Sugar can also affect a child’s learning ability. Between 1979-1983, New York Schools participated in an experiment. All food products with sugar, artificial sweeteners and dyes where removed from pupil’s breakfast and lunch. Overall grades increased by about 15.7%, while the control group achieved only a 1.7% improvement. Lastly and obviously, dental carries occur more frequently when sugar consumption is high.

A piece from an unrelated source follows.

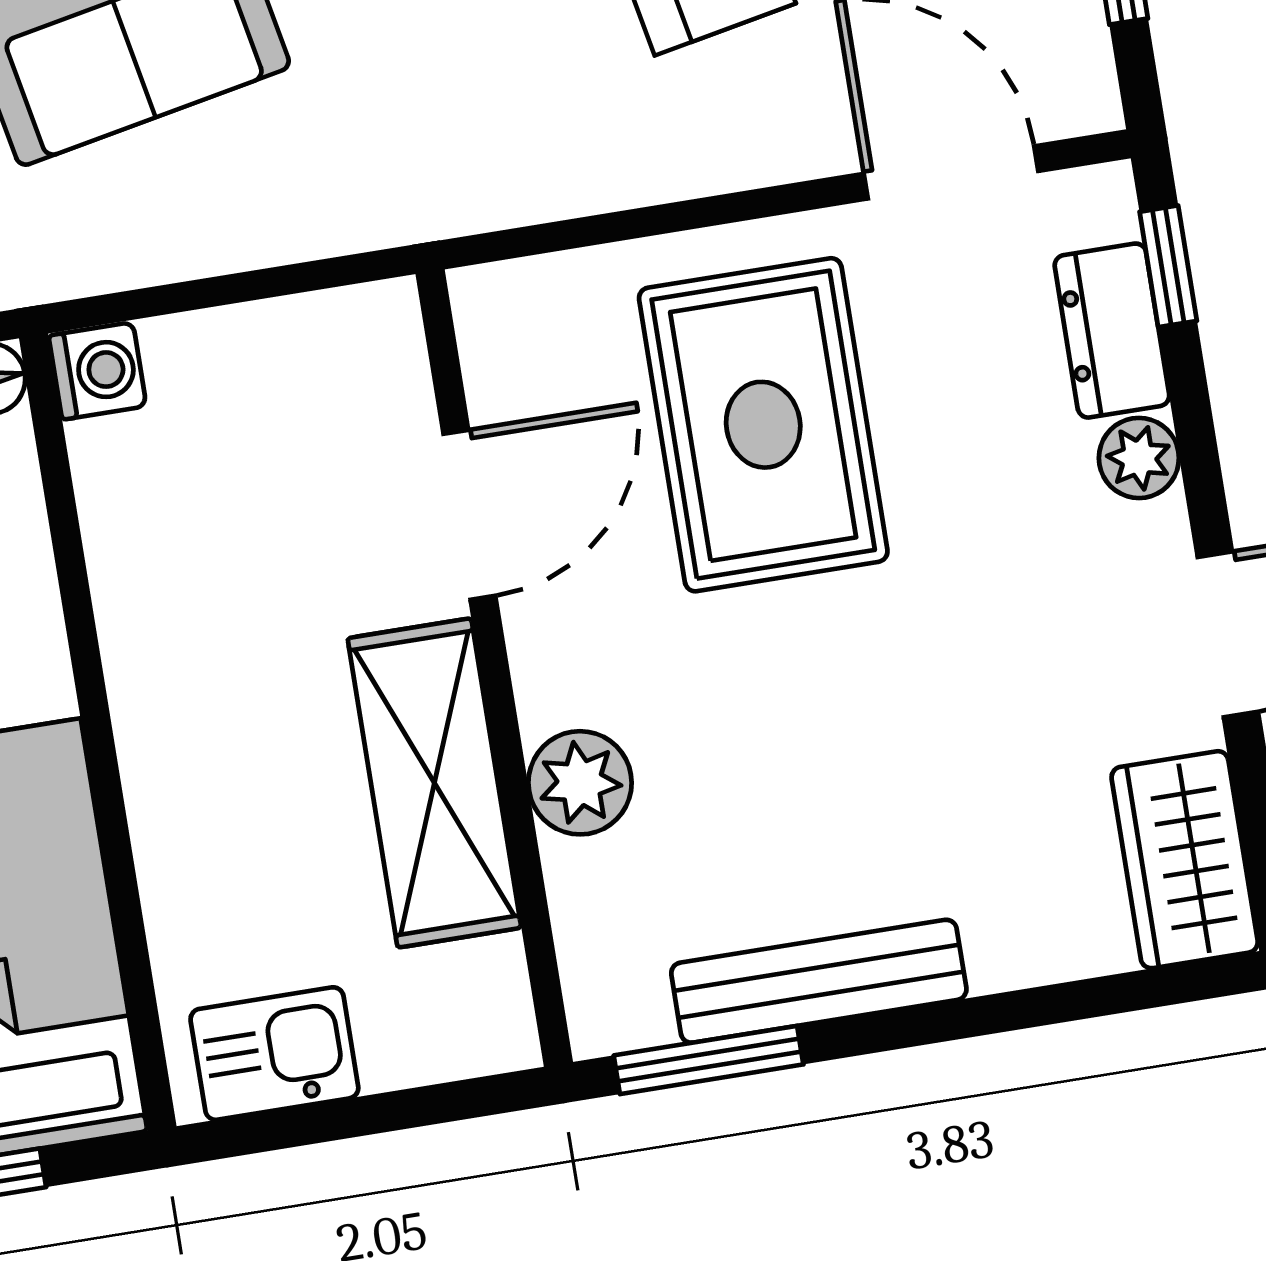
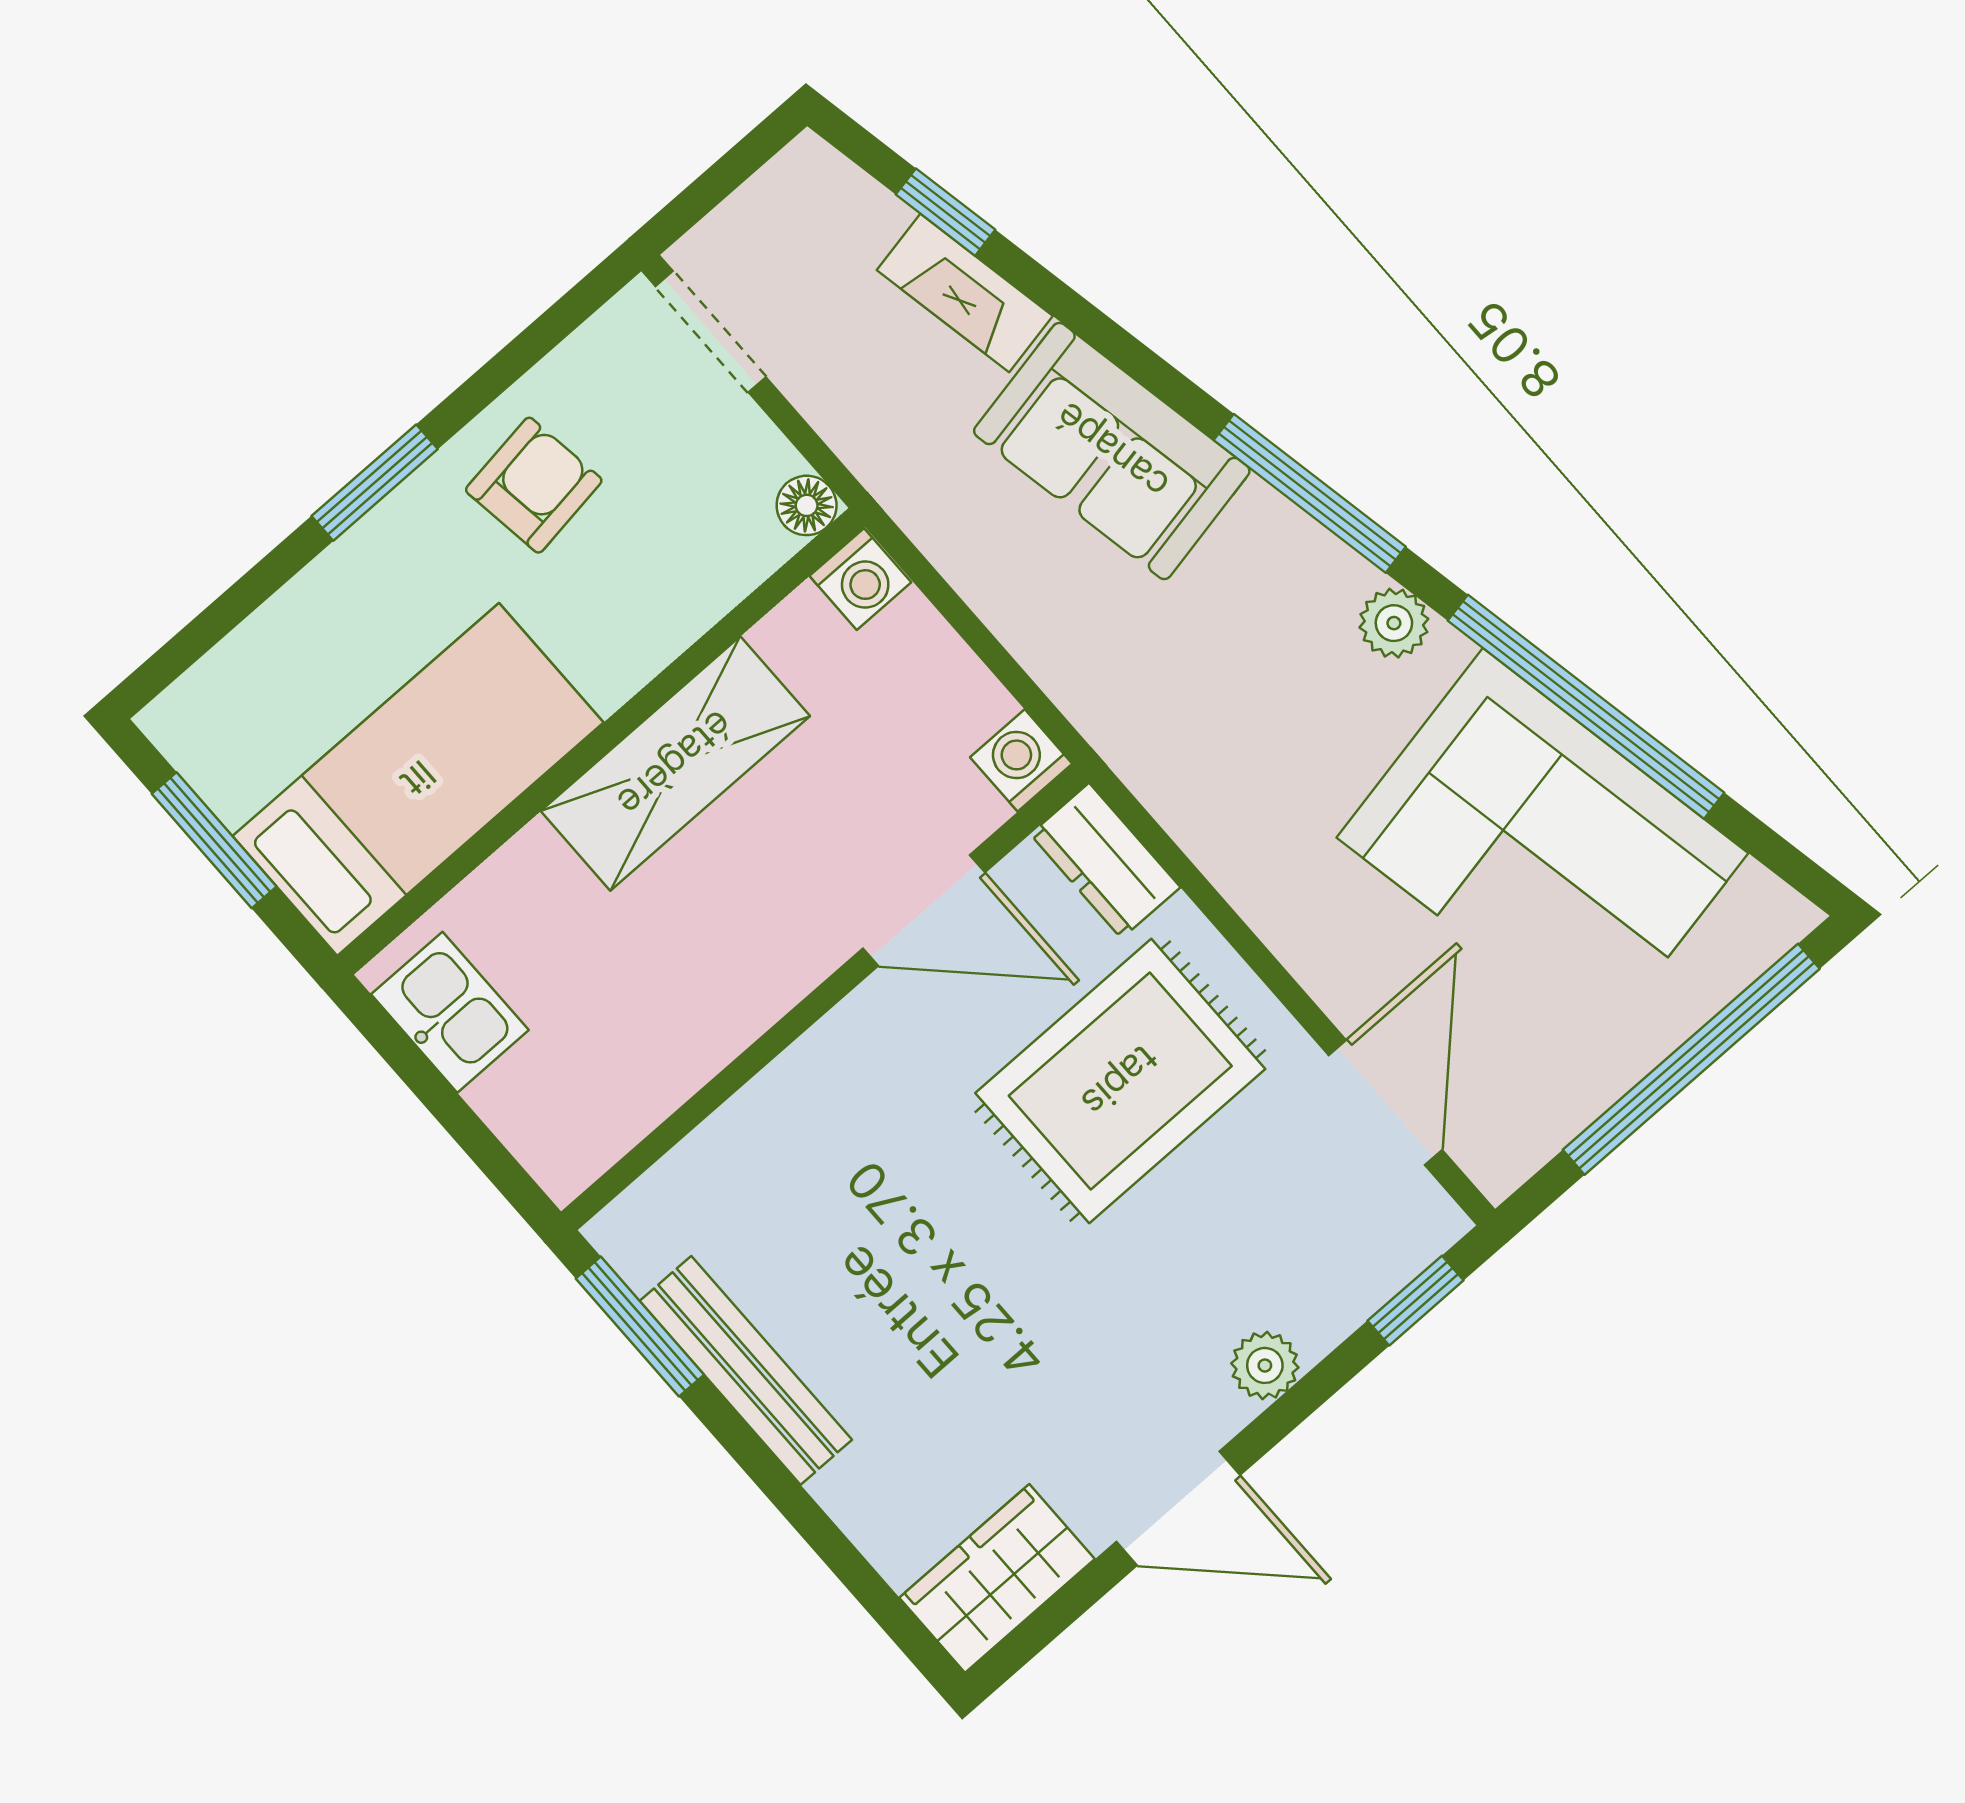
washing machine: (380, 323) -> (1021, 760), added
dresser: (1112, 331) -> (1105, 861), moved, turned -90
shelving: (434, 783) -> (675, 764), moved
plant: (580, 783) -> (781, 1110), removed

People often feel that sugary foods are a harmless treat or reward for children but nothing could be further from the truth. We are a country struggling with obesity and unhealthy eating habits and it is education at an early stage that can make all the difference. Packed lunches may seem the obvious solution but why should this problem fall into the hands of the parents when we live under a government persistently encouraging us to eat our five-a-day.

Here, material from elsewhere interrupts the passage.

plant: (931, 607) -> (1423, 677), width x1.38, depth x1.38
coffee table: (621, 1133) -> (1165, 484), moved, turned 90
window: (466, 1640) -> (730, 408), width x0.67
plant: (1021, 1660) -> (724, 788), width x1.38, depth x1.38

Listed below are some of the things parents and perhaps schools can do to encourage healthier eating problems and curb childhood addiction to sugar:
- Half or quarter the amount of sugar in pudding recipes. Children will still eat the pudding regardless and gradually their taste buds will adapt and thus sugar cravings will decrease.
- Better still, Replace sugar with honey, agave syrup or Xylitol. Xylitol is a naturally sweet substance derived from Birch trees. It is as sweet as sugar but does not cause damage to teeth and has a very low G.I. level so doesn’t send the blood sugar sky high.
- Use fruit or dried fruits such as raisons or apricots for sweetening food.
- Use homemade ‘ketch-up’, made without sugar. This is easy to make and cost effective.
- Allow children to appreciate the sweet taste of fruit without adding ice-cream. Alternatively add yoghurt.
- Give children foods that sustain their blood sugar levels at break times such as oat cakes or alternatively fruit. Even sweetened oatcakes are much lower in sugar than regular biscuits. There are also biscuits available which are sweetened by juice.
- Cook from raw ingredients that your grandmother would recognise.
- Avoid all processed foods in which sugar is often added so liberally.
Parents often talk about the 80:20 rule in which 80% of a child’s diet is good, leaving a twenty per cent margin for error, for sugar, read junk. Aiming for 90% would be more appropriate. In doing so a child’s health and longevity is encouraged from a young age. It is the best gift we can possibly hand future generations.